What may initially seem like a good idea—stimulating your employees to innovate—ultimately confronts the immutable fact that organizational systems involve trade-offs.  A centralized organization cannot act like a decentralized organization and vice-versa.  A compliance-based organization cannot act like a commitment-based organization and vice-versa.  And, an organization focusing on cost controls cannot excel at innovation and vice-versa. 

Designing an organization involves a multitude of decisions around compensation, job design, metrics and measurement, decision rights, hiring and firing, career advancement, training, managing conflict, communications, and culture.  These decisions are not independent of each other; well-designed organizations account for how a decision on one dimension connects to decisions on the other dimensions.  Only when the set of decisions compliment each other can an organization achieve high performance.

Please note that “performance” is in the eyes of the organizational designer.  A well-designed high-accountability organization can perform well at being accountable.  A well-designed innovative organization can perform well at being innovative.  But achieving high levels of performance on both of these dimensions at the same time—the desire of almost every organizational leader—is difficult if not impossible.

Put differently, all organizational designs involve tradeoffs that yield the profound implication that a single organization cannot accomplish all goals equally well, at least not at the same time.  So don’t expect high levels of innovation when your current organizational design and environment are focused on cost containment.

So what is a leader to do?  Is innovation impossible during an age of austerity?  I believe that with the appropriate leadership, you and your employees can innovate, at least a little.  The key to innovating in such an environment is that you, as the leader, must lead the innovation effort. 

In the current atmosphere, employees will not innovate on their own, even if you ask them to.  Delegating innovation is not feasible because the organizational design and culture is encouraging them not to innovate.  But, if you lead the innovation team, your employees are more likely to participate and try to innovate.  With you leading the team, they have the opportunity to get your attention, to learn from you, and to understand what you think is important.  Your time is valuable to them.  They also will understand that, as the leader of the innovation team, you will provide protection from bad things happening to them if the innovation does not go well.  Your leadership can make the difference.

The downside of you leading the innovation team is that we all have a finite amount of time and attention.  If you lead the team, you have to make trade-offs and let something go or slide.  In essence, when you cannot delegate to others, your time and attention become the innovation bottleneck.  

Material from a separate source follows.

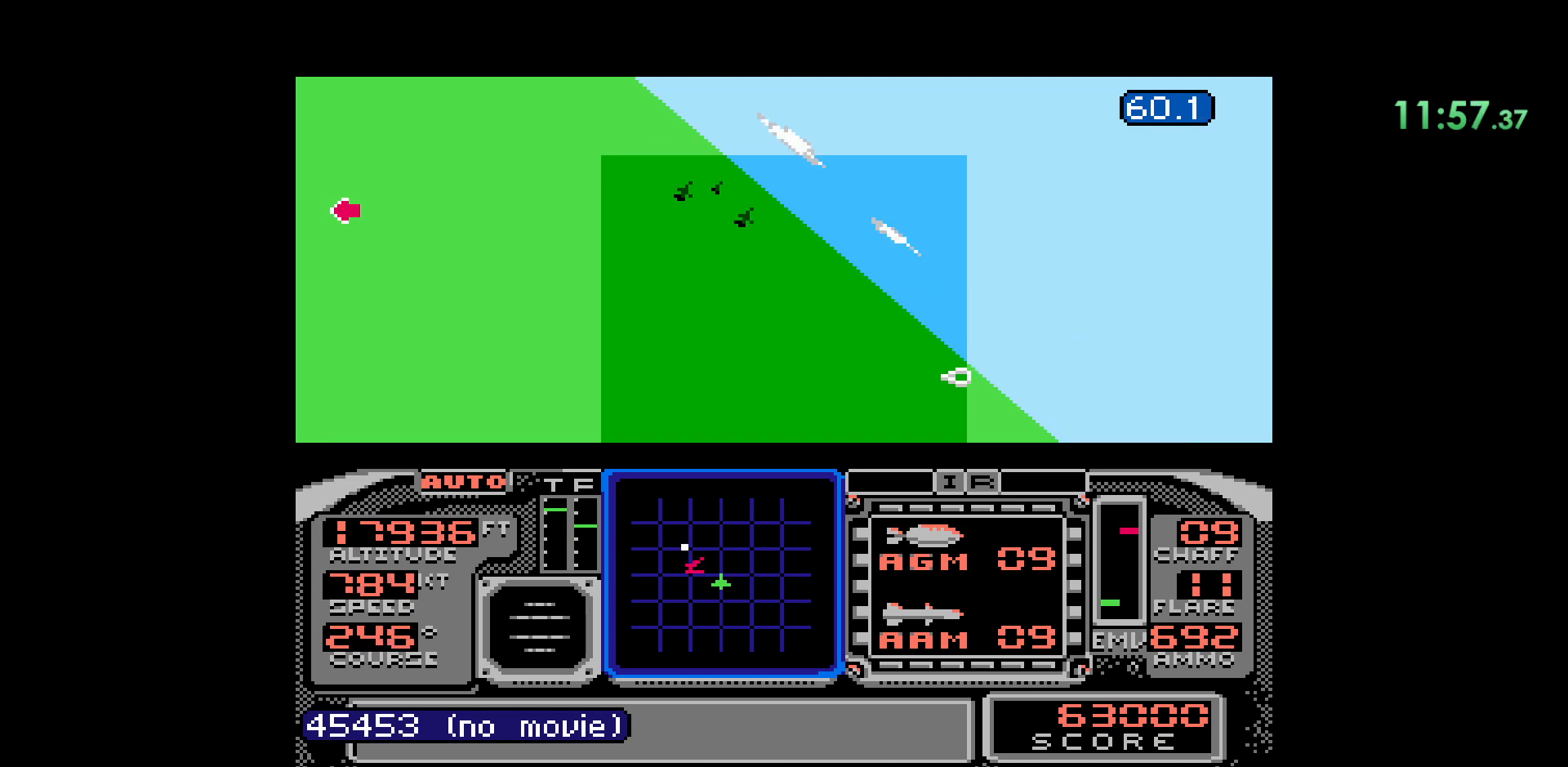
{"dt_ms": 500, "buttons": [], "events": [[317, "B", "up"]]}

Innovating within the government context during the age of austerity is more than difficult.  Pressures from accountability, performance measurement, ferreting out waste and fraud, and reducing costs all work against taking the risks needed for innovation.  Therefore, leaders should not expect much innovation from their workforce unless they lead the innovation effort themselves.  I encourage you to lead your innovation team but also to recognize what trade-offs you are making by doing so.